Friday, September 25, 2009

Memorial Meeting for Meenakshi Mukherjee, September 25, 2009

Memorial meeting for the internationally renowned feminist scholar Meenakshi Mukherjee
Date and time: September 25 at 4 p.m.
Venue: 754 Schermerhorn Extension (Institute for Research on Women and Gender seminar room), Columbia University.


Directions: The link for the campus map is http://www.columbia.edu/about_columbia/map/

Text sent by Professor Harish Trivedi of Delhi University to the Hindustan Times:

Meenakshi Mukherjee: A Rare Human Being and an Effortless Intellect

Professor Meenakshi Mukherjee, who passed away in Hyderabad on 16 September, was one of the most innovative, inspiring and widely honoured professors of English of her generation in the country. Each one of her major books charted out a fresh field and flung open new doors of academic enquiry: The Twice-Born Fiction: Themes and Techniques of the Indian Novel in English (1971), Realism and Reality: the Novel and Society in India (1985), and The Perishable Empire (2000). For the last-named book, she was awarded the Sahitya Akademi Prize for the best book of the year in English, thus becoming one of the four or five literary critics to have won it in the last fifty years. Her latest book, an intellectual biography of Romesh Chunder Dutt (1848-1909), was launched in Delhi yesterday, the day after she died as fate would have it. Professor Mukherjee began her teaching career in Patna where she had been a student and where she met and married Sujit Mukherjee, one of her professors who distinguished himself no less as a scholar, translator and later academic publisher. The two were perfectly matched in temperament as well as academic inclinations and wherever they lived, their home became a warm and welcoming social and intellectual adda. Meenakshi Mukherjee taught successively at the University of Poona, Lady Shriram College, New Delhi, the newly founded University of Hyderabad, and then back in Delhi as a professor at the Jawaharlal Nehru University. In between she was also a visiting professor at Chicago, California and Texas. A whole legion of her devoted former students and colleagues are to be found all over the country as well as abroad.

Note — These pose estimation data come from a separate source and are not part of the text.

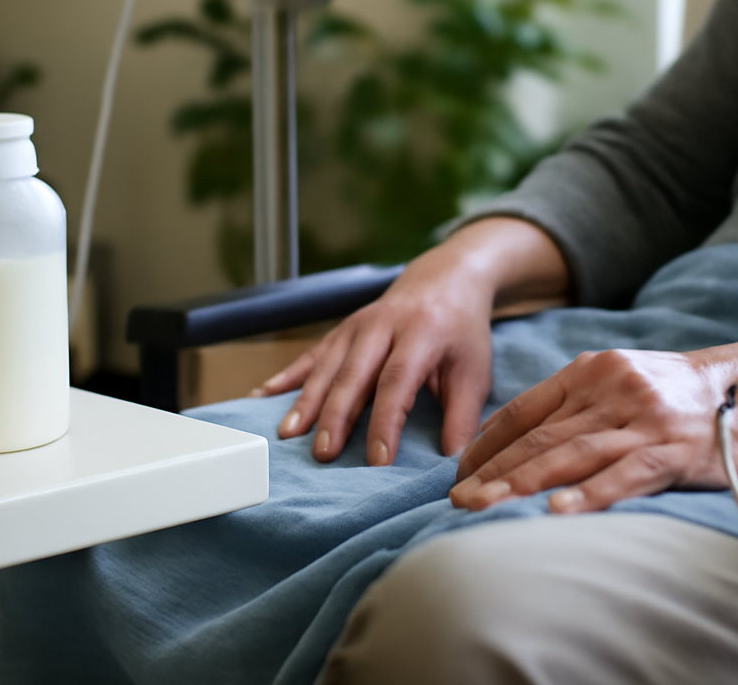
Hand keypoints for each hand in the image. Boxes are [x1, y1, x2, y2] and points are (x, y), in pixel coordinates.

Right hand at [252, 218, 568, 465]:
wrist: (445, 277)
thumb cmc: (462, 331)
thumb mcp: (474, 370)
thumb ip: (463, 415)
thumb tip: (453, 461)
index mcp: (420, 334)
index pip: (397, 381)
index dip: (385, 422)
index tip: (377, 460)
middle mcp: (383, 325)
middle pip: (353, 374)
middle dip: (336, 416)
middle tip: (323, 454)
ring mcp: (357, 325)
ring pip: (327, 365)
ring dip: (306, 401)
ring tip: (288, 434)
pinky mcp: (342, 329)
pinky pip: (311, 355)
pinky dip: (287, 376)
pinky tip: (263, 395)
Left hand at [449, 343, 737, 513]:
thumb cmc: (695, 393)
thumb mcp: (629, 380)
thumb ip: (582, 403)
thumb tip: (528, 437)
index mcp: (594, 369)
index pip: (525, 409)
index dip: (487, 442)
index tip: (458, 473)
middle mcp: (612, 388)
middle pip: (538, 435)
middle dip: (492, 471)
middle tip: (455, 500)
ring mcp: (643, 419)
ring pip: (569, 454)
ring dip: (522, 485)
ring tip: (485, 508)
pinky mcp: (675, 448)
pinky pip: (624, 474)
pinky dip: (589, 495)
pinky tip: (558, 513)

Not only did her own work contribute to giving a new orientation to the discipline but she also helped build up institutions which would bring together senior and younger scholars and enable them to present their work and share ideas. For twelve years (1993-2005), she was the Chairperson of the Indian Association for Commonwealth Literature and Language Studies (IACLALS) which under her leadership went from strength to strength, increasing its membership from under 50 to over 400. Of the major international conferences she was instrumental in organizing during this period, one was held in Shimla in 1994 and resulted in a book which she and I co-edited, Interrogating Postcolonialism (1996). The other was a grander conference in Hyderabad in 2004, in which some of the most distinguished literary scholars and theorists in the world participated, including Gayatri Chakravorty Spivak and Homi Bhabha, and which led to the publication of as many as three books.

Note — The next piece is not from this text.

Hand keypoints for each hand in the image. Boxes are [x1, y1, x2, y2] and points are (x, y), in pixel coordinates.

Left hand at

A defining characteristic of Meenakshi Mukherjee both as a person and as a scholar was her simplicity. In an age of increasing scholarly jargonization and even obfuscation, no one ever had any difficulty in following whatever she spoke or wrote. But such simplicity always went hand in hand with solid and substantial scholarship and a degree of persuasiveness that more complex ways of formulation would often have failed to achieve. She said the kind of simple things that clever people do not say.

As in her work so in her life, she was the most genial and forthcoming of human beings. Her modesty, affability and quiet charm were most in evidence when she was with young researchers and teachers who had most reason to be in awe of her. She could instantly establish a rapport with them which often turned into life-long friendships. She was a rare scholar and a rarer human being.